EXTRACT TO READ -

::::::::

18 February 2021

The Art of Excision

  • Adjuvant participates in $60 million financing for Excision BioTherapeutics
  • Proceeds will be used to support the development of Excision’s novel CRISPR gene therapy platform aimed at treating and curing high burden, hard-to-treat viral diseases like HIV and HBV
  • Adjuvant’s proceeds will support efforts to lower the cost of delivering Excision’s AAV-vectored gene therapies
  • Kim Kamdar will join Excision as a board observer

The Virus That Becomes Us

If cancer is the emperor of all maladies, HIV may be its faithful prince. HIV is a retrovirus, which means it embeds itself in the genomes of infected hosts, hijacking millions of years of human evolution to efficiently replicate itself and evade host immune systems. Because of HIV’s unique mechanism of infection and persistence, efforts to identify a true cure have fallen short despite billions of dollars of research sponsored by the public, private, and philanthropic sectors. UNAIDs estimates that over 30 million people have died of HIV-related complications since the start of the epidemic, and more than 38 million people are currently living with HIV under the constant specter of existing therapies failing to keep the virus at bay.

::::::::

EXERCISES -
1. In the Excision financing announcement, what is the size of the financing round that Adjuvant participates in?
2. Name every sector that the Excision financing announcement says has sponsored research toward an HIV cure.
3. Write the next part of the Excision financing announcement, beginning after its final sentence.

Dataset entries
::::::::

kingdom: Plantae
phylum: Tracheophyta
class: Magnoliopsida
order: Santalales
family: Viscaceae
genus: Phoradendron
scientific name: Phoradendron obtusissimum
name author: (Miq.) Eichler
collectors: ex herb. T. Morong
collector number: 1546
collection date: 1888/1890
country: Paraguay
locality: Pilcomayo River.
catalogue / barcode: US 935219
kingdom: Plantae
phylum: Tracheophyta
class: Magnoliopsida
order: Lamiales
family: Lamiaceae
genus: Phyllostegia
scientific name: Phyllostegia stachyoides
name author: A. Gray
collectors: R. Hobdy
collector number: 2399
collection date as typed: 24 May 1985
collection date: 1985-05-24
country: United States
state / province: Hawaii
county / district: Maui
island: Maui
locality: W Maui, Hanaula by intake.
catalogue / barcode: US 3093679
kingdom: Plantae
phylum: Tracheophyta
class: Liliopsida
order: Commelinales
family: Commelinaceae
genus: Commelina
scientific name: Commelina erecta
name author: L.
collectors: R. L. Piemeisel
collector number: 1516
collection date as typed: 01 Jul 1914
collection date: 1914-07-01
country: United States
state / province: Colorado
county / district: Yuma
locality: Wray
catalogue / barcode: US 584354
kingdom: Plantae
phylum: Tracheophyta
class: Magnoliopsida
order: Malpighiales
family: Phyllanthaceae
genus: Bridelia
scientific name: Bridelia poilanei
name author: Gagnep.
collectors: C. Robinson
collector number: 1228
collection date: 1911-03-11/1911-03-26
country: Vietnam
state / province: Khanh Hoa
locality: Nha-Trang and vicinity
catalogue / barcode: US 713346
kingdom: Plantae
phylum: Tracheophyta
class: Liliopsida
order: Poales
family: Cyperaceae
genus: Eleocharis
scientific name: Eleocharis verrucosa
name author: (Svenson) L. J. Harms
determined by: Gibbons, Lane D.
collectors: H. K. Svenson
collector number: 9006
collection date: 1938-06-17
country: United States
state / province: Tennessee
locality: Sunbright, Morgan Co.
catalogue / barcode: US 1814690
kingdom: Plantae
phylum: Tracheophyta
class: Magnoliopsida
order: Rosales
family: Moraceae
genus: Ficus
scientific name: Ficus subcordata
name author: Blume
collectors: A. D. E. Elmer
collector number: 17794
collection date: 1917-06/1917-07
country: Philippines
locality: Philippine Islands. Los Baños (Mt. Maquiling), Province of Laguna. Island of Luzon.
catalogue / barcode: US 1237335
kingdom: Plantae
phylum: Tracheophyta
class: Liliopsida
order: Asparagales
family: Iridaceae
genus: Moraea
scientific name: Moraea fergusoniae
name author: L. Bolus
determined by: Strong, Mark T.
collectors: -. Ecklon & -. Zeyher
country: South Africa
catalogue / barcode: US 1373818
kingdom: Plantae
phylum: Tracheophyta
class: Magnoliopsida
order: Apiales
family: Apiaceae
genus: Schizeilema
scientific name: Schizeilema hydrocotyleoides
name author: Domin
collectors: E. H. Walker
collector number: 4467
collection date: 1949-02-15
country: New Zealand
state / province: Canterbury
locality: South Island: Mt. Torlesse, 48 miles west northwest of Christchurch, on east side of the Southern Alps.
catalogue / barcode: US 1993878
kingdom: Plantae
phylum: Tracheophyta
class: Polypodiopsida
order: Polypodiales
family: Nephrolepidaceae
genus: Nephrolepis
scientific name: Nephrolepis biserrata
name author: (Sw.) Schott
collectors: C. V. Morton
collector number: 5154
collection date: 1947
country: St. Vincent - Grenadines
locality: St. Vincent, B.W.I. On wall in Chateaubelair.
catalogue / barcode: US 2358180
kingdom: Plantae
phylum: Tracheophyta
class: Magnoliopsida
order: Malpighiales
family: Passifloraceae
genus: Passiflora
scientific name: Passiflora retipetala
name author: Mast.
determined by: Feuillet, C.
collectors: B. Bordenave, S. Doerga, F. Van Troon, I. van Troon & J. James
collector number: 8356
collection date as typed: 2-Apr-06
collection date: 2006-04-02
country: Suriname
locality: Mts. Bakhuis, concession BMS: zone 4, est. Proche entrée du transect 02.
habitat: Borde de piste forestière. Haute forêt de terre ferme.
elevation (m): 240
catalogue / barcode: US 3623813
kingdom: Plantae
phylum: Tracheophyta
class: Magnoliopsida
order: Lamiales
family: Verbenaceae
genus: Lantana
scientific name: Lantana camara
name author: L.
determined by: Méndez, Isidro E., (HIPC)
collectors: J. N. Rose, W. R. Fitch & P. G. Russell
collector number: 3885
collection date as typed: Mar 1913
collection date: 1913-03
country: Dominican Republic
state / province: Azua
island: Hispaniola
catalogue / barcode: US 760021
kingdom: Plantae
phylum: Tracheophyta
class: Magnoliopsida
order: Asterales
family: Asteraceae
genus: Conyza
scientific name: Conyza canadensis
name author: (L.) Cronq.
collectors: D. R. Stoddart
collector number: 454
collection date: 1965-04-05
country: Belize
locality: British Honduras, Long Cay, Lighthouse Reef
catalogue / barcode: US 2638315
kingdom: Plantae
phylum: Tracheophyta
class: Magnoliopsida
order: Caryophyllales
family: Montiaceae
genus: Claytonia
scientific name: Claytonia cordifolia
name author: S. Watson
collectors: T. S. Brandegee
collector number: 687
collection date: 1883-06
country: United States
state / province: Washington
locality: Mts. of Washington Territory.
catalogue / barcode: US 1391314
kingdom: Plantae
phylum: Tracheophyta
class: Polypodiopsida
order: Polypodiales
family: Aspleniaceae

::::::::

OUTPUTS IN ORDER -
1. $60 million

2. Public, private, and philanthropic

3.
Modern antivirals, which focus on inhibiting enzymes and other critical components of the HIV replication cycle, are more effective and less toxic than ever before, but even in high concentrations and used in compliment, the HIV virus rebounds aggressively upon cessation of therapy. These antivirals, while much improved, are not without side effects and complications with long-term use. Further, since HIV is a fast-evolving virus, antivirals can become obsolete quickly if drug resistance emerges.

The Genetic Engineering Revolution

Through selective breeding, humans have been manipulating genomes in our environments for thousands of years, but it wasn’t until 1973 that we were able to insert exogenous DNA into an organism and demonstrate a phenotypic change. From the start of the genetic engineering revolution kicked off by this breakthrough, the idea of manipulating human genes in humans was the industry’s proverbial golden goose.

Accompanying the excitement from ideas like curing human diseases and improving agricultural production were fears ranging from pathogenic gain of function to social collapse driven by genetic inequality.

The first genetically modified organism was a bacterium, and it was from similar bacterium that CRISPR (clustered regularly interspaced short palindromic repeats) was discovered some four decades later.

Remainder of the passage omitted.